CBS News editor-in-chief Barry Weiss decided to delay the segment
hours before it was set to air on the long-running television show,
saying that it needed additional reporting.
60 Minutes correspondent Sharon Alfonzi,
who reported the segment,
criticized Weiss's decision to, quote, spike the story as political
in a widely reported memo to her colleagues.
Shortly thereafter, the streaming app for a Canadian CBS
affiliate, ran a version of the segment that was shared online in the U.S., sparking debate about
Weiss's justification for the move and broader editorial changes at CBS News.
The segment focused on Seacott's treatment of Venezuelan men, who the Trump administration
claimed were gang members after they were transported by the United States to the prison in March.
Seacot is the largest prison facility in Central America, and watchdog groups have reported that it
routinely violates its prisoners' human rights.

Given instruction a: Copy every line of the music notation records in Block 1 without changes, and leave the picture out of your copy.

Records for the exercise:

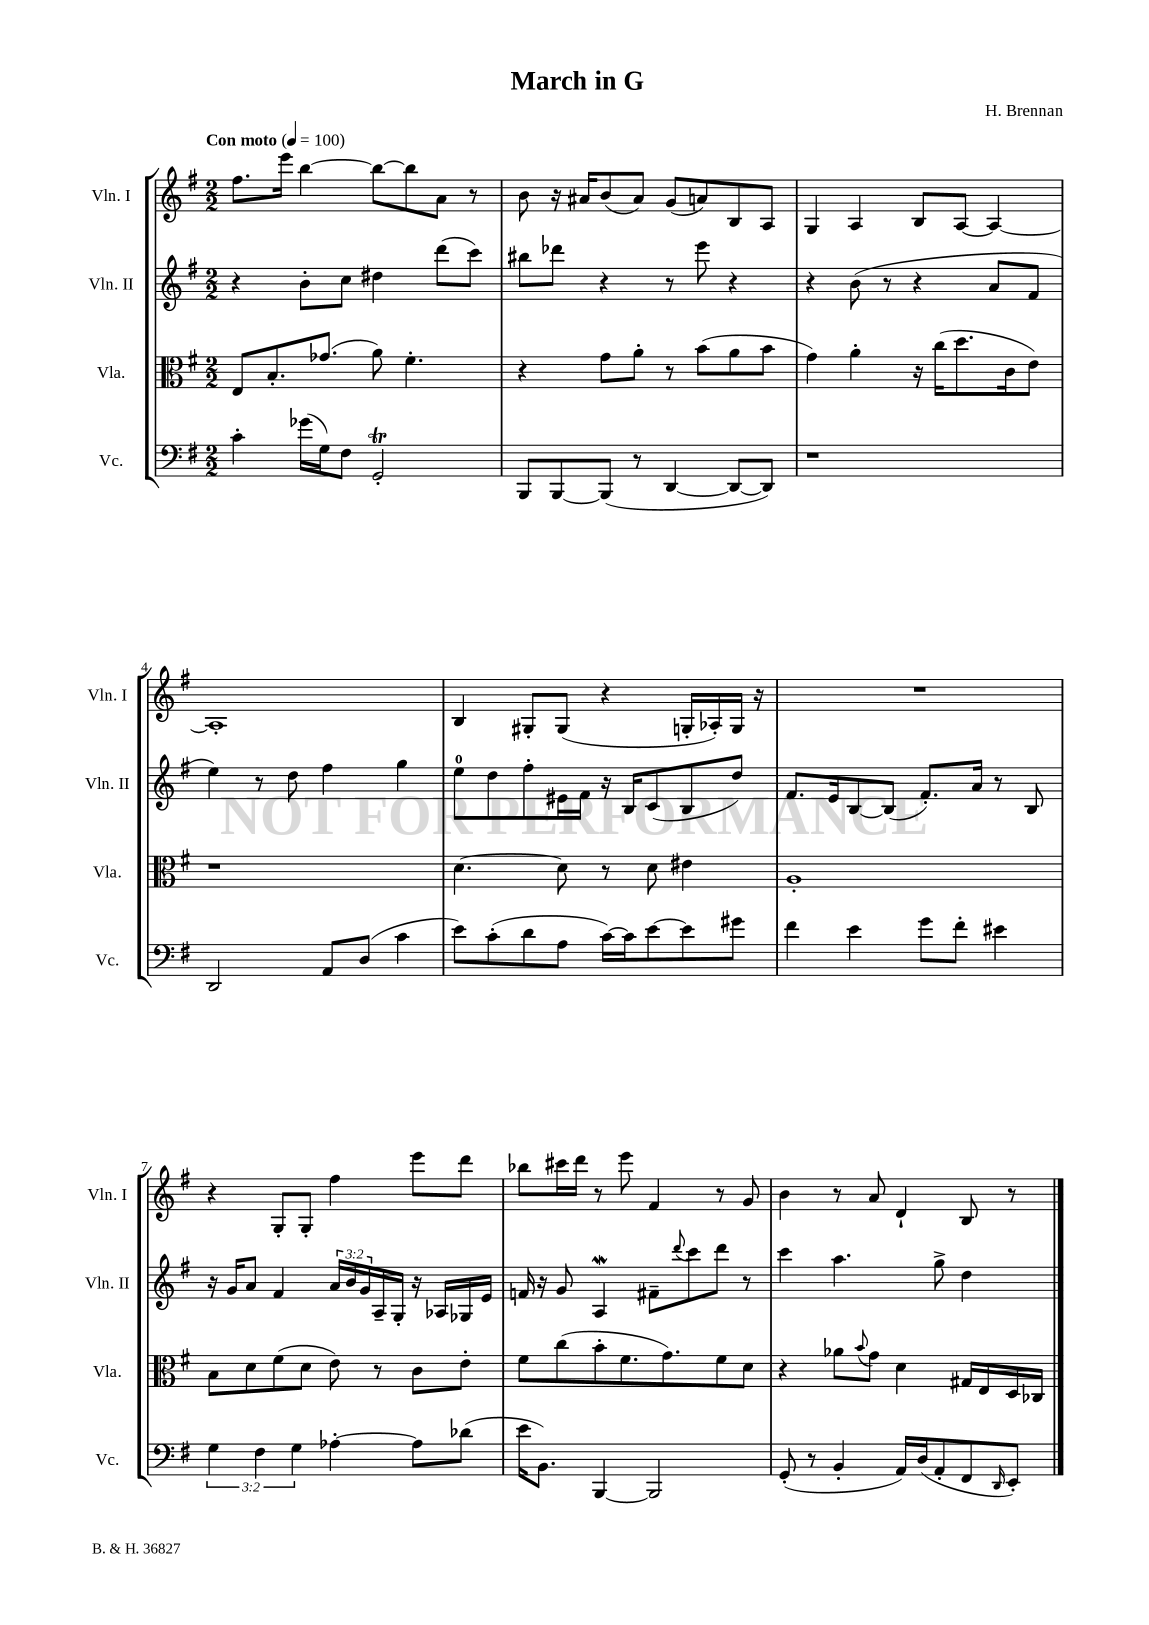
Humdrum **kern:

**kern	**kern	**kern	**kern
*staff4	*staff3	*staff2	*staff1
*clefF4	*clefC3	*clefG2	*clefG2
*k[f#]	*k[f#]	*k[f#]	*k[f#]
*M2/2	*M2/2	*M2/2	*M2/2
*MM100	*MM100	*MM100	*MM100
4c'\	8E/L	4r	8.ff#\L
.	8.B'/	.	.
.	.	.	16eee\Jk
(16g-\LL	.	8b'\L	[4bb\
16G\J)	(8.g-/J	.	.
8F#\J	.	8cc\J	.
2GG'/	8a\)	4dd#\	8bb\_L
.	4.f#'\	.	8bb\]
.	.	(8ddd\L	8a\J
.	.	8ccc\J)	8r
=	=	=	=
8BBB/L	4r	8bb#\L	8b\
[8BBB/	.	8ddd-\J	16r
.	.	.	16a#/LK
(8BBB/]J	8g\L	4r	(8b/
8r	8a'\J	.	8a#/J)
[4DD/	8r	8r	(8g/L
.	(8b\L	8eee\	8a/)
8DD/_L	8a\	4r	8B/
8DD/]J)	8b\J	.	8A/J
=	=	=	=
1r	4g\)	4r	4G/
.	4a'\	(8b\	4A/
.	.	8r	.
.	16r	4r	8B/L
.	(16cc\LK	.	.
.	8.dd\	.	[8A/J
.	.	8a/L	4A/_
.	16c\k	.	.
.	8e\J)	8f#/J	.
=	=	=	=
2DD/	1r	4ee\)	1A']
.	.	8r	.
.	.	8dd\	.
8AA/L	.	4ff#\	.
(8D/J	.	.	.
4c\	.	4gg\	.
=	=	=	=
8e\L)	[4.d\	8ee\L	4B/
(8c'\	.	8dd\	.
8d\	.	8ff#'\	8G#'/L
8A\J	8d\]	16e#\L	(8G#/J
.	.	16f#\JJ	.
[16c\LL)	8r	16r	4r
16c\]J	.	16B/LK	.
[8e\	8d\	(8c/	.
8e\]	4e#\	8B/	16G'/LL
.	.	.	16A-'/)
8g#\J	.	8dd/J)	16G/JJ
.	.	.	16r
=	=	=	=
4f#\	1A'	8.f#/L	1r
.	.	16e/k	.
4e\	.	[8B/	.
.	.	(8B/]J	.
8g\L	.	8.f#'/L)	.
8f#'\J	.	.	.
.	.	16a/Jk	.
4e#\	.	8r	.
.	.	8B/	.
=	=	=	=
6G\	8B\L	16r	4r
.	.	16g/LK	.
.	8d\	8a/J	.
6F#\	.	.	.
.	(8f#\	4f#/	8G'/L
6G\	.	.	.
.	8d\J	.	8G'/J
[4A-'\	8e\)	24a/LL	4ff#\
.	.	24b/	.
.	.	24g/	.
.	8r	16A~/	.
.	.	16G'/JJ	.
8A-\]L	8c\L	16r	8eee\L
.	.	16A-/LL	.
(8d-\J	8e'\J	16G-/	8ddd\J
.	.	16e/JJ	.
=	=	=	=
16e\LK	8f#\L	16f/	8bb-\L
8.BB\J)	.	16r	.
.	(8cc\	8g/	16ccc#\L
.	.	.	16ddd\JJ
[4BBB/	8b'\	4A/	8r
.	8.f#\	.	8eee\
2BBB/]	.	8f#~\L	4f#/
.	8.g\)	.	.
.	.	8qqddd/	.
.	.	8ccc\	.
.	8f#\	8ddd\J	8r
.	8d\J	8r	8g/
=	=	=	=
(8GG'/	4r	4ccc\	4b\
8r	.	.	.
4BB'/	8a-\L	4.aa\	8r
.	8qqb/	.	.
.	8g\J	.	8a/
16AA/LL)	4d\	.	4d`/
(16D/J	.	.	.
8AA'/	.	8gg^\	.
8FF#/	16G#/LL	4dd\	8B/
.	16E/	.	.
16qqDD/	.	.	.
8EE'/J)	16D/	.	8r
.	16C-/JJ	.	.
==	==	==	==
*-	*-	*-	*-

Given instruction b:
Answer these questions about the news excerpt on the delayed 60 Minutes segment:
(i) What reason was given for delaying the segment?
(ii) In which month were the Venezuelan men transported to the prison?
(iii) Of what region is the prison said to be the largest prison facility?

Result a:
Humdrum **kern:

**kern	**kern	**kern	**kern
*staff4	*staff3	*staff2	*staff1
*clefF4	*clefC3	*clefG2	*clefG2
*k[f#]	*k[f#]	*k[f#]	*k[f#]
*M2/2	*M2/2	*M2/2	*M2/2
*MM100	*MM100	*MM100	*MM100
4c'\	8E/L	4r	8.ff#\L
.	8.B'/	.	.
.	.	.	16eee\Jk
(16g-\LL	.	8b'\L	[4bb\
16G\J)	(8.g-/J	.	.
8F#\J	.	8cc\J	.
2GG'/	8a\)	4dd#\	8bb\_L
.	4.f#'\	.	8bb\]
.	.	(8ddd\L	8a\J
.	.	8ccc\J)	8r
=	=	=	=
8BBB/L	4r	8bb#\L	8b\
[8BBB/	.	8ddd-\J	16r
.	.	.	16a#/LK
(8BBB/]J	8g\L	4r	(8b/
8r	8a'\J	.	8a#/J)
[4DD/	8r	8r	(8g/L
.	(8b\L	8eee\	8a/)
8DD/_L	8a\	4r	8B/
8DD/]J)	8b\J	.	8A/J
=	=	=	=
1r	4g\)	4r	4G/
.	4a'\	(8b\	4A/
.	.	8r	.
.	16r	4r	8B/L
.	(16cc\LK	.	.
.	8.dd\	.	[8A/J
.	.	8a/L	4A/_
.	16c\k	.	.
.	8e\J)	8f#/J	.
=	=	=	=
2DD/	1r	4ee\)	1A']
.	.	8r	.
.	.	8dd\	.
8AA/L	.	4ff#\	.
(8D/J	.	.	.
4c\	.	4gg\	.
=	=	=	=
8e\L)	[4.d\	8ee\L	4B/
(8c'\	.	8dd\	.
8d\	.	8ff#'\	8G#'/L
8A\J	8d\]	16e#\L	(8G#/J
.	.	16f#\JJ	.
[16c\LL)	8r	16r	4r
16c\]J	.	16B/LK	.
[8e\	8d\	(8c/	.
8e\]	4e#\	8B/	16G'/LL
.	.	.	16A-'/)
8g#\J	.	8dd/J)	16G/JJ
.	.	.	16r
=	=	=	=
4f#\	1A'	8.f#/L	1r
.	.	16e/k	.
4e\	.	[8B/	.
.	.	(8B/]J	.
8g\L	.	8.f#'/L)	.
8f#'\J	.	.	.
.	.	16a/Jk	.
4e#\	.	8r	.
.	.	8B/	.
=	=	=	=
6G\	8B\L	16r	4r
.	.	16g/LK	.
.	8d\	8a/J	.
6F#\	.	.	.
.	(8f#\	4f#/	8G'/L
6G\	.	.	.
.	8d\J	.	8G'/J
[4A-'\	8e\)	24a/LL	4ff#\
.	.	24b/	.
.	.	24g/	.
.	8r	16A~/	.
.	.	16G'/JJ	.
8A-\]L	8c\L	16r	8eee\L
.	.	16A-/LL	.
(8d-\J	8e'\J	16G-/	8ddd\J
.	.	16e/JJ	.
=	=	=	=
16e\LK	8f#\L	16f/	8bb-\L
8.BB\J)	.	16r	.
.	(8cc\	8g/	16ccc#\L
.	.	.	16ddd\JJ
[4BBB/	8b'\	4A/	8r
.	8.f#\	.	8eee\
2BBB/]	.	8f#~\L	4f#/
.	8.g\)	.	.
.	.	8qqddd/	.
.	.	8ccc\	.
.	8f#\	8ddd\J	8r
.	8d\J	8r	8g/
=	=	=	=
(8GG'/	4r	4ccc\	4b\
8r	.	.	.
4BB'/	8a-\L	4.aa\	8r
.	8qqb/	.	.
.	8g\J	.	8a/
16AA/LL)	4d\	.	4d`/
(16D/J	.	.	.
8AA'/	.	8gg^\	.
8FF#/	16G#/LL	4dd\	8B/
.	16E/	.	.
16qqDD/	.	.	.
8EE'/J)	16D/	.	8r
.	16C-/JJ	.	.
==	==	==	==
*-	*-	*-	*-

Result b:
(i) It needed additional reporting.
(ii) March.
(iii) Central America.